◆ Explore the material
**A.** List the full names of the director candidates nominated in the Schedule 13D amendment excerpt.
**B.** Update the Schedule 13D amendment excerpt between "The following constitutes" and "set forth herein.", inclusive, by replacing "undersigned" with "Reporting Persons".

The following constitutes Amendment
No. 6 to the Schedule 13D filed by the undersigned (“Amendment No. 6”). This Amendment No.6 amends the Schedule 13D as specifically
set forth herein.
| Item 4. | Purpose of Transaction. |
Item 4 is hereby amended to
add the following:
On April 12, 2023, ETFS delivered
a letter to the Issuer (the “Nomination Letter”) nominating a slate of three highly qualified director candidates, as evidenced
by their biographies below, consisting of Bruce E. Aust, Tonia Pankopf and Graham Tuckwell (collectively, the “Nominees”),
for election to the Board of Directors of the Issuer (the “Board”) at the Issuer’s 2023 annual meeting of stockholders
(the “Annual Meeting”).
On April 12, 2023, the Reporting
Persons issued a press release and public letter to the Board notifying the Board of the nomination of the Nominees for election at the
Annual Meeting and describing the Reporting Persons’ views concerning the need for further change on the Board and the opportunity
for value creation at the Issuer. The full text of the press release and public letter are attached hereto as Exhibit 99.1 and incorporated
herein by reference.

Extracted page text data
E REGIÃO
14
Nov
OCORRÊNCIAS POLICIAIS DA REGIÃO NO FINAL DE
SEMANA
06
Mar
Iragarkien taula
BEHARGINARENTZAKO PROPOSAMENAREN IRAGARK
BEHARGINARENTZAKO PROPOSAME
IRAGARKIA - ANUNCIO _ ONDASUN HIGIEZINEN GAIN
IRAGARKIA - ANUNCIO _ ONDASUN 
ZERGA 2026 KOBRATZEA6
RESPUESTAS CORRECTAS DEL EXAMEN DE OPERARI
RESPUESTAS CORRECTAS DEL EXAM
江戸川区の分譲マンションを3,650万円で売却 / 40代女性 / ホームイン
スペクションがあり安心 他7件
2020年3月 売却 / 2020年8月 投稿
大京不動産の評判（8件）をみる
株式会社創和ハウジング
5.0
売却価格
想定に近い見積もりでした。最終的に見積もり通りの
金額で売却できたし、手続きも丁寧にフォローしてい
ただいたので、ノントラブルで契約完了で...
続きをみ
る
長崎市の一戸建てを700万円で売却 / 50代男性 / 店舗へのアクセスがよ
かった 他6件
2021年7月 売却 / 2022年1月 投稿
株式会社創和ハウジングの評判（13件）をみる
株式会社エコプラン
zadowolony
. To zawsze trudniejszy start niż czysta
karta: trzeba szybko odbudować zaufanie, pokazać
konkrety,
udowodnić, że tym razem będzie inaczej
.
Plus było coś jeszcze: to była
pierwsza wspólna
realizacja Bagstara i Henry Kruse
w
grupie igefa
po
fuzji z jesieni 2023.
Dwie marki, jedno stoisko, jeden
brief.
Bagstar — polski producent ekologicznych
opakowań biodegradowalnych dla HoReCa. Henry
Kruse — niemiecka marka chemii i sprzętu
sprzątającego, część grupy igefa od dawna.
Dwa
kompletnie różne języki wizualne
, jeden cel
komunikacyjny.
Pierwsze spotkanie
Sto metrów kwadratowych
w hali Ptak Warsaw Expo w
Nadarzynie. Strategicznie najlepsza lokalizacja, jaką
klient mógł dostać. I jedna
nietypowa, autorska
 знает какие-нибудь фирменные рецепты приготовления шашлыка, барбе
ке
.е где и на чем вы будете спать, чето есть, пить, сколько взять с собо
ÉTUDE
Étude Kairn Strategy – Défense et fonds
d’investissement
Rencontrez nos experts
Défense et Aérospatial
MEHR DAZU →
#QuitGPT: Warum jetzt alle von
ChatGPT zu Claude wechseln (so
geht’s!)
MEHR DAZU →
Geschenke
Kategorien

◆ Solved problems
**A.**
Bruce E. Aust
Tonia Pankopf
Graham Tuckwell

**B.**
The following constitutes Amendment
No. 6 to the Schedule 13D filed by the Reporting Persons (“Amendment No. 6”). This Amendment No.6 amends the Schedule 13D as specifically
set forth herein.